Dataset entries:
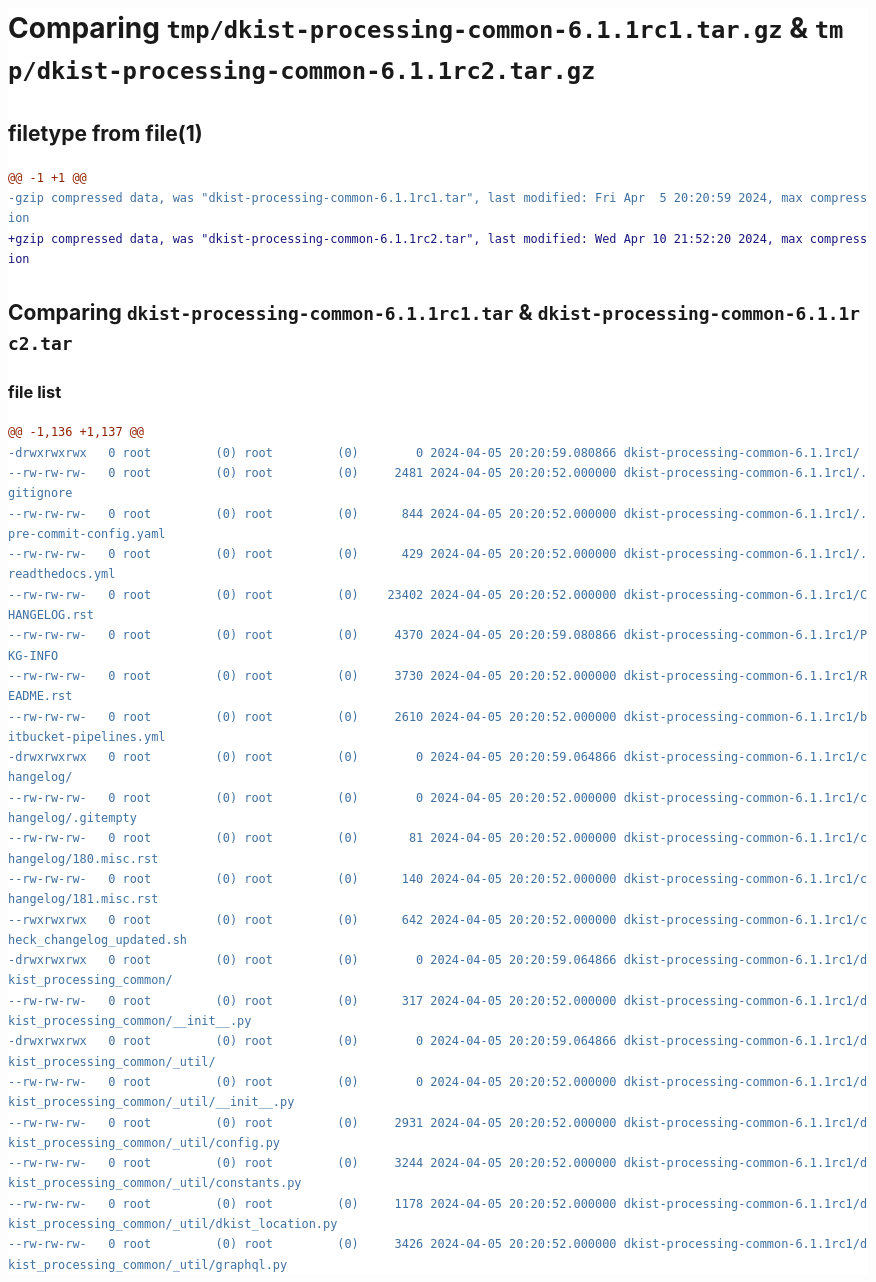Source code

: # Comparing `tmp/dkist-processing-common-6.1.1rc1.tar.gz` & `tmp/dkist-processing-common-6.1.1rc2.tar.gz`

## filetype from file(1)

```diff
@@ -1 +1 @@
-gzip compressed data, was "dkist-processing-common-6.1.1rc1.tar", last modified: Fri Apr  5 20:20:59 2024, max compression
+gzip compressed data, was "dkist-processing-common-6.1.1rc2.tar", last modified: Wed Apr 10 21:52:20 2024, max compression
```

## Comparing `dkist-processing-common-6.1.1rc1.tar` & `dkist-processing-common-6.1.1rc2.tar`

### file list

```diff
@@ -1,136 +1,137 @@
-drwxrwxrwx   0 root         (0) root         (0)        0 2024-04-05 20:20:59.080866 dkist-processing-common-6.1.1rc1/
--rw-rw-rw-   0 root         (0) root         (0)     2481 2024-04-05 20:20:52.000000 dkist-processing-common-6.1.1rc1/.gitignore
--rw-rw-rw-   0 root         (0) root         (0)      844 2024-04-05 20:20:52.000000 dkist-processing-common-6.1.1rc1/.pre-commit-config.yaml
--rw-rw-rw-   0 root         (0) root         (0)      429 2024-04-05 20:20:52.000000 dkist-processing-common-6.1.1rc1/.readthedocs.yml
--rw-rw-rw-   0 root         (0) root         (0)    23402 2024-04-05 20:20:52.000000 dkist-processing-common-6.1.1rc1/CHANGELOG.rst
--rw-rw-rw-   0 root         (0) root         (0)     4370 2024-04-05 20:20:59.080866 dkist-processing-common-6.1.1rc1/PKG-INFO
--rw-rw-rw-   0 root         (0) root         (0)     3730 2024-04-05 20:20:52.000000 dkist-processing-common-6.1.1rc1/README.rst
--rw-rw-rw-   0 root         (0) root         (0)     2610 2024-04-05 20:20:52.000000 dkist-processing-common-6.1.1rc1/bitbucket-pipelines.yml
-drwxrwxrwx   0 root         (0) root         (0)        0 2024-04-05 20:20:59.064866 dkist-processing-common-6.1.1rc1/changelog/
--rw-rw-rw-   0 root         (0) root         (0)        0 2024-04-05 20:20:52.000000 dkist-processing-common-6.1.1rc1/changelog/.gitempty
--rw-rw-rw-   0 root         (0) root         (0)       81 2024-04-05 20:20:52.000000 dkist-processing-common-6.1.1rc1/changelog/180.misc.rst
--rw-rw-rw-   0 root         (0) root         (0)      140 2024-04-05 20:20:52.000000 dkist-processing-common-6.1.1rc1/changelog/181.misc.rst
--rwxrwxrwx   0 root         (0) root         (0)      642 2024-04-05 20:20:52.000000 dkist-processing-common-6.1.1rc1/check_changelog_updated.sh
-drwxrwxrwx   0 root         (0) root         (0)        0 2024-04-05 20:20:59.064866 dkist-processing-common-6.1.1rc1/dkist_processing_common/
--rw-rw-rw-   0 root         (0) root         (0)      317 2024-04-05 20:20:52.000000 dkist-processing-common-6.1.1rc1/dkist_processing_common/__init__.py
-drwxrwxrwx   0 root         (0) root         (0)        0 2024-04-05 20:20:59.064866 dkist-processing-common-6.1.1rc1/dkist_processing_common/_util/
--rw-rw-rw-   0 root         (0) root         (0)        0 2024-04-05 20:20:52.000000 dkist-processing-common-6.1.1rc1/dkist_processing_common/_util/__init__.py
--rw-rw-rw-   0 root         (0) root         (0)     2931 2024-04-05 20:20:52.000000 dkist-processing-common-6.1.1rc1/dkist_processing_common/_util/config.py
--rw-rw-rw-   0 root         (0) root         (0)     3244 2024-04-05 20:20:52.000000 dkist-processing-common-6.1.1rc1/dkist_processing_common/_util/constants.py
--rw-rw-rw-   0 root         (0) root         (0)     1178 2024-04-05 20:20:52.000000 dkist-processing-common-6.1.1rc1/dkist_processing_common/_util/dkist_location.py
--rw-rw-rw-   0 root         (0) root         (0)     3426 2024-04-05 20:20:52.000000 dkist-processing-common-6.1.1rc1/dkist_processing_common/_util/graphql.py
```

## TASK REQUIREMENTS:
Check each line of these records for the string "gzip" and state only how many lines have it.

## RESULT OF THE EXERCISE:
2